# Excerpted data
········

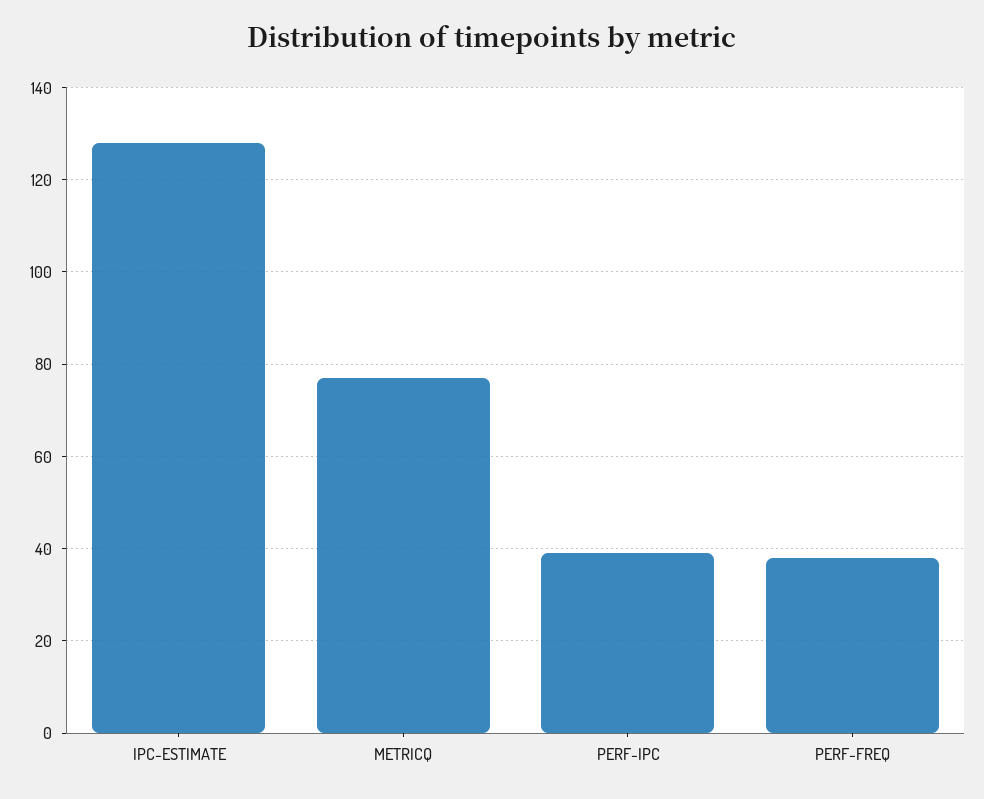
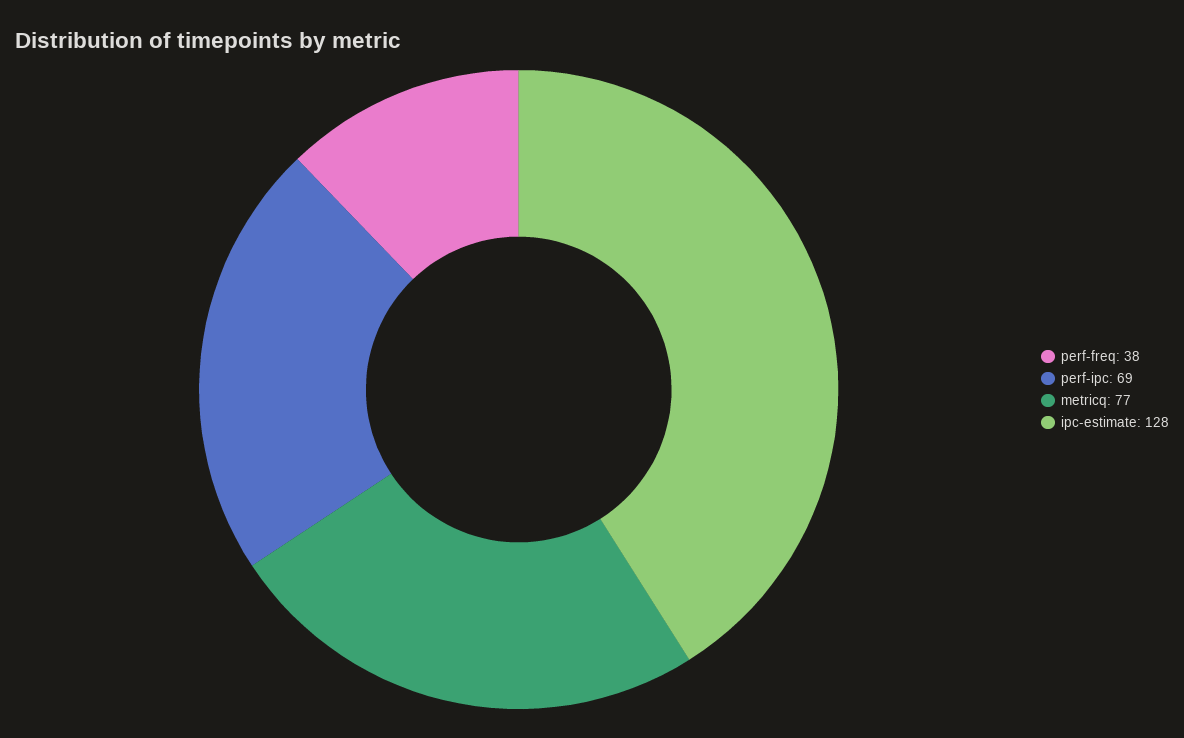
  {
    "IPC-ESTIMATE": 128,
    "METRICQ": 77,
-   "PERF-IPC": 40,
+   "PERF-IPC": 69,
    "PERF-FREQ": 38
  }

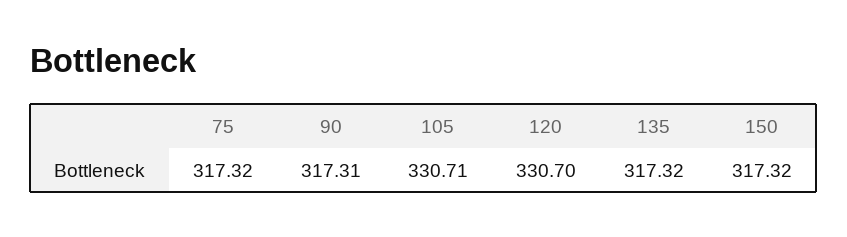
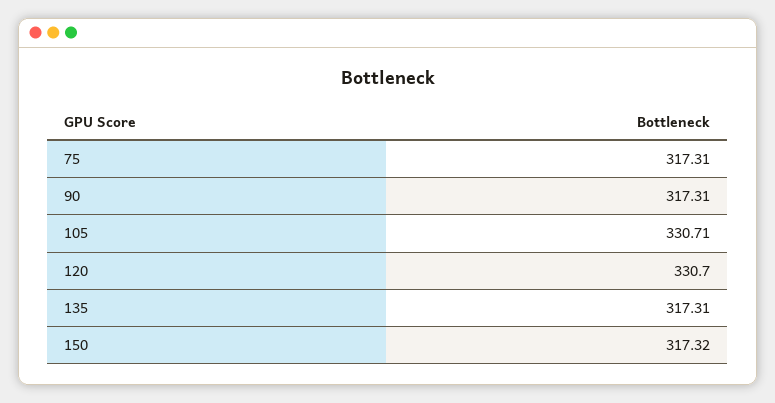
  {
-   "75": 317.32,
+   "75": 317.31,
    "90": 317.31,
    "105": 330.71,
    "120": 330.7,
-   "135": 317.32,
+   "135": 317.31,
    "150": 317.32
  }

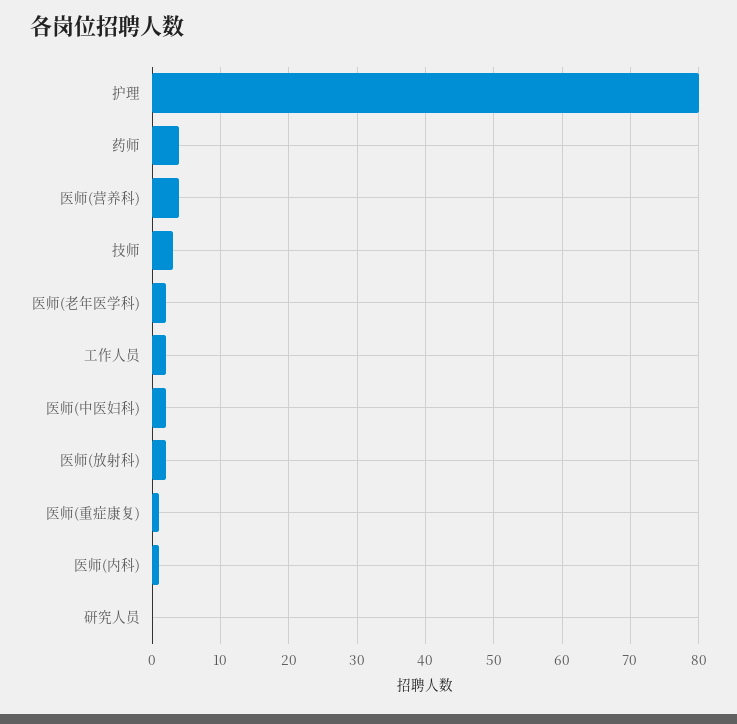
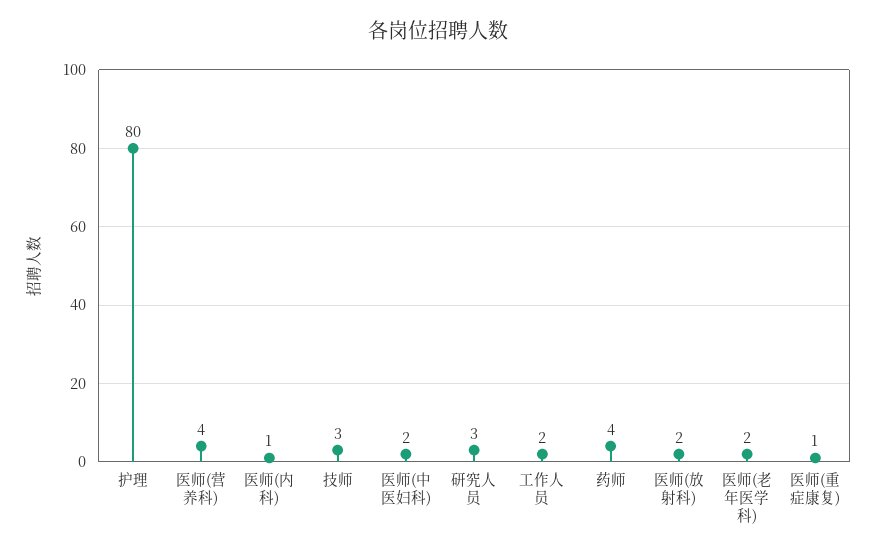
  {
    "护理": 80,
    "药师": 4,
    "医师(营养科)": 4,
    "技师": 3,
    "医师(老年医学科)": 2,
    "工作人员": 2,
    "医师(中医妇科)": 2,
    "医师(放射科)": 2,
    "医师(重症康复)": 1,
    "医师(内科)": 1,
-   "研究人员": 0
+   "研究人员": 3
  }

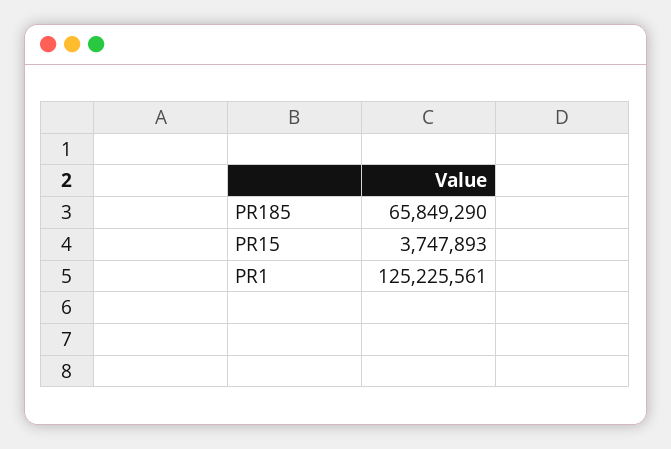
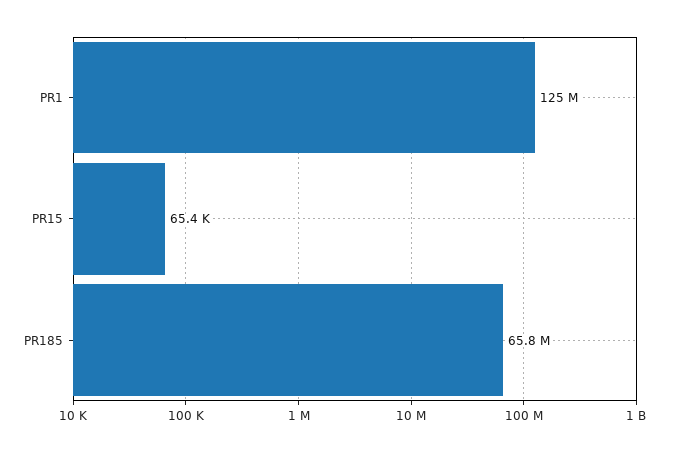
  {
    "PR185": 65849290,
-   "PR15": 3747893,
+   "PR15": 65400,
    "PR1": 125225561
  }

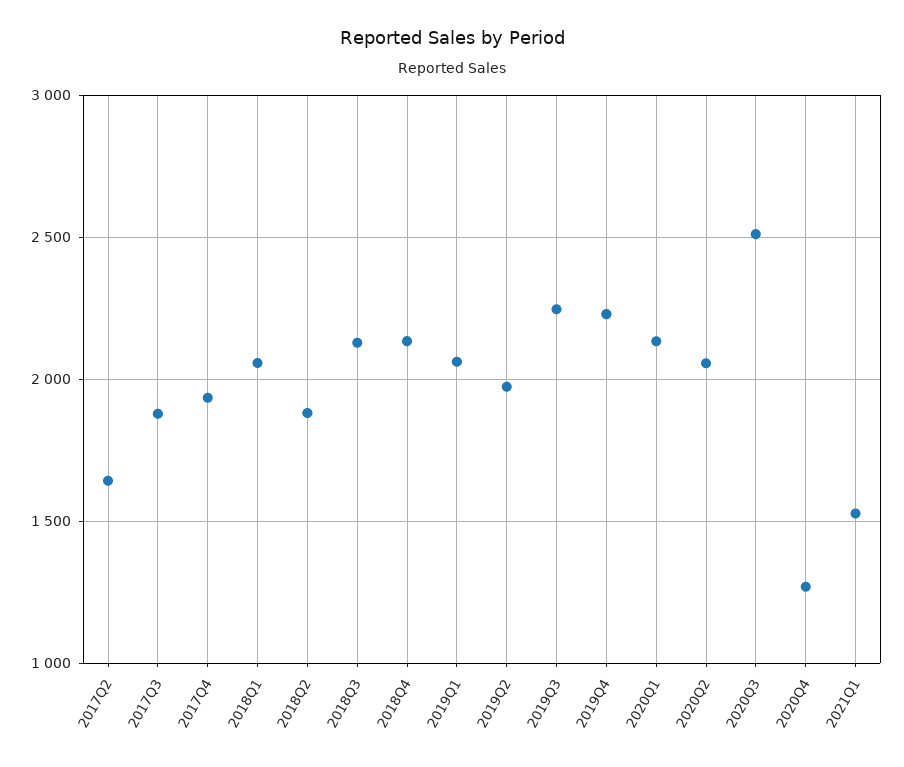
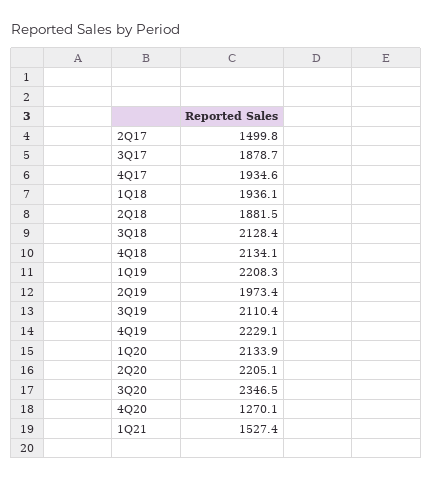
  {
-   "2017Q2": 1650,
+   "2017Q2": 1499.8,
    "2017Q3": 1878.7,
    "2017Q4": 1934.6,
-   "2018Q1": 2050,
+   "2018Q1": 1936.1,
    "2018Q2": 1881.5,
    "2018Q3": 2128.4,
    "2018Q4": 2134.1,
-   "2019Q1": 2050,
+   "2019Q1": 2208.3,
    "2019Q2": 1973.4,
-   "2019Q3": 2250,
+   "2019Q3": 2110.4,
    "2019Q4": 2229.1,
    "2020Q1": 2133.9,
-   "2020Q2": 2050,
+   "2020Q2": 2205.1,
-   "2020Q3": 2500,
+   "2020Q3": 2346.5,
    "2020Q4": 1270.1,
    "2021Q1": 1527.4
  }

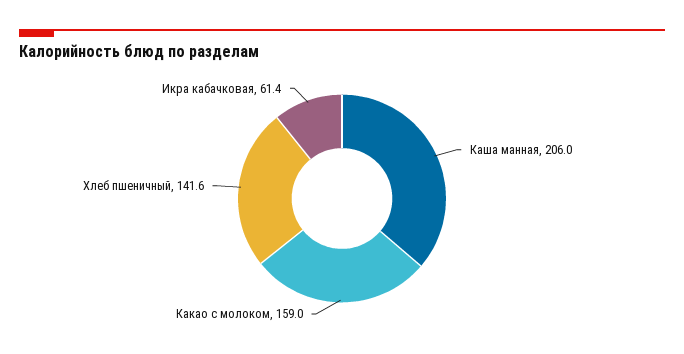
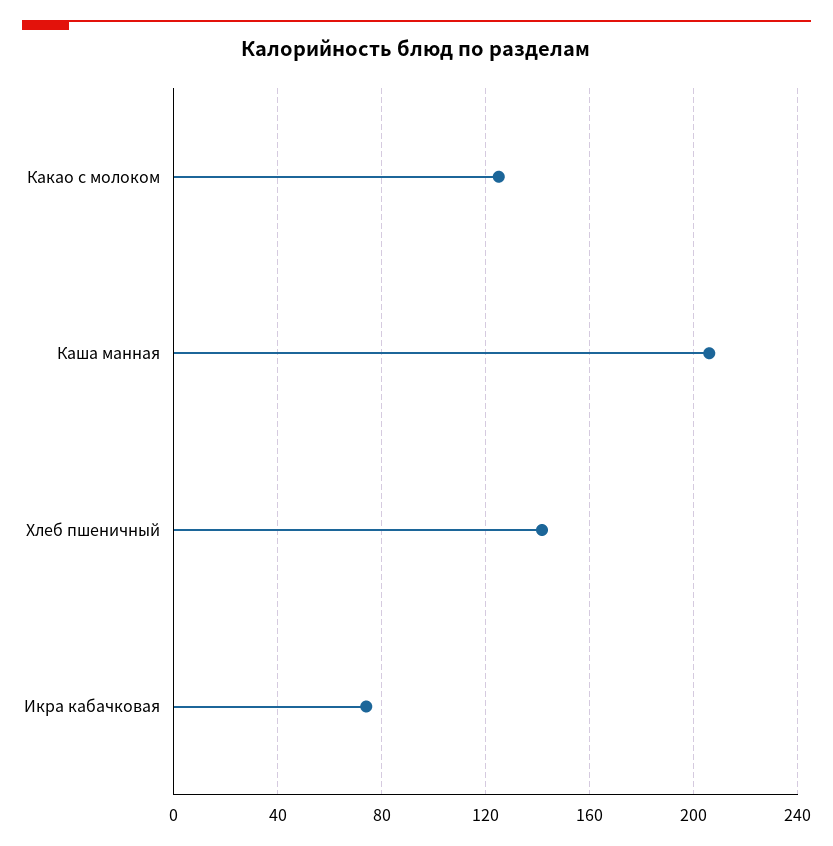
  {
    "Каша манная": 206,
-   "Какао с молоком": 159,
+   "Какао с молоком": 125,
    "Хлеб пшеничный": 141.6,
-   "Икра кабачковая": 61.4
+   "Икра кабачковая": 75
  }

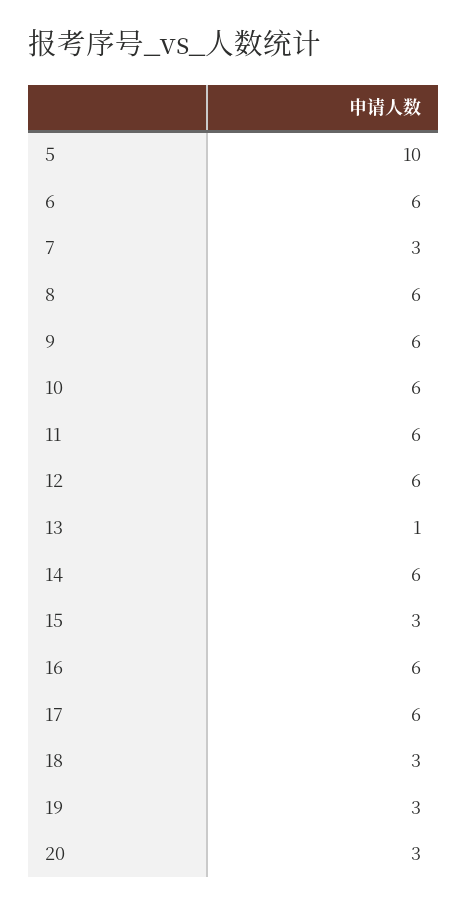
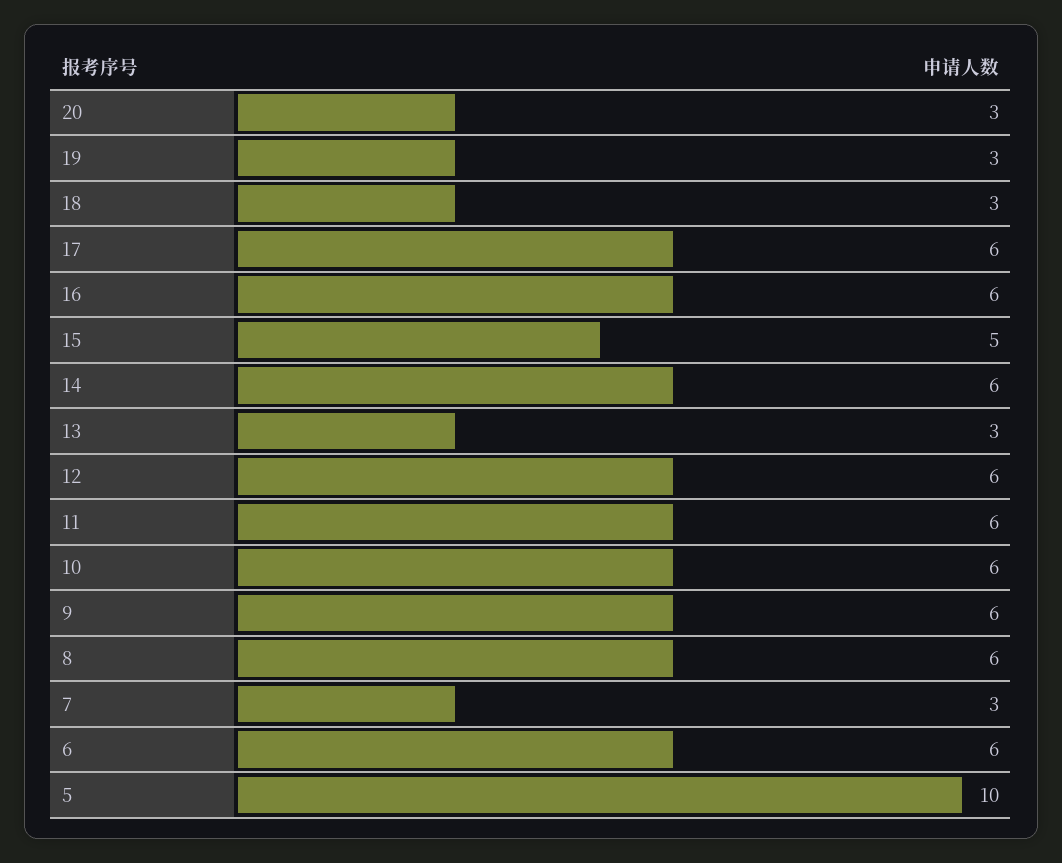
  {
    "5": 10,
    "6": 6,
    "7": 3,
    "8": 6,
    "9": 6,
    "10": 6,
    "11": 6,
    "12": 6,
-   "13": 1,
+   "13": 3,
    "14": 6,
-   "15": 3,
+   "15": 5,
    "16": 6,
    "17": 6,
    "18": 3,
    "19": 3,
    "20": 3
  }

········

Copy every entry word for word, but omit the pictures.

  {
    "IPC-ESTIMATE": 128,
    "METRICQ": 77,
-   "PERF-IPC": 40,
+   "PERF-IPC": 69,
    "PERF-FREQ": 38
  }

  {
-   "75": 317.32,
+   "75": 317.31,
    "90": 317.31,
    "105": 330.71,
    "120": 330.7,
-   "135": 317.32,
+   "135": 317.31,
    "150": 317.32
  }

  {
    "护理": 80,
    "药师": 4,
    "医师(营养科)": 4,
    "技师": 3,
    "医师(老年医学科)": 2,
    "工作人员": 2,
    "医师(中医妇科)": 2,
    "医师(放射科)": 2,
    "医师(重症康复)": 1,
    "医师(内科)": 1,
-   "研究人员": 0
+   "研究人员": 3
  }

  {
    "PR185": 65849290,
-   "PR15": 3747893,
+   "PR15": 65400,
    "PR1": 125225561
  }

  {
-   "2017Q2": 1650,
+   "2017Q2": 1499.8,
    "2017Q3": 1878.7,
    "2017Q4": 1934.6,
-   "2018Q1": 2050,
+   "2018Q1": 1936.1,
    "2018Q2": 1881.5,
    "2018Q3": 2128.4,
    "2018Q4": 2134.1,
-   "2019Q1": 2050,
+   "2019Q1": 2208.3,
    "2019Q2": 1973.4,
-   "2019Q3": 2250,
+   "2019Q3": 2110.4,
    "2019Q4": 2229.1,
    "2020Q1": 2133.9,
-   "2020Q2": 2050,
+   "2020Q2": 2205.1,
-   "2020Q3": 2500,
+   "2020Q3": 2346.5,
    "2020Q4": 1270.1,
    "2021Q1": 1527.4
  }

  {
    "Каша манная": 206,
-   "Какао с молоком": 159,
+   "Какао с молоком": 125,
    "Хлеб пшеничный": 141.6,
-   "Икра кабачковая": 61.4
+   "Икра кабачковая": 75
  }

  {
    "5": 10,
    "6": 6,
    "7": 3,
    "8": 6,
    "9": 6,
    "10": 6,
    "11": 6,
    "12": 6,
-   "13": 1,
+   "13": 3,
    "14": 6,
-   "15": 3,
+   "15": 5,
    "16": 6,
    "17": 6,
    "18": 3,
    "19": 3,
    "20": 3
  }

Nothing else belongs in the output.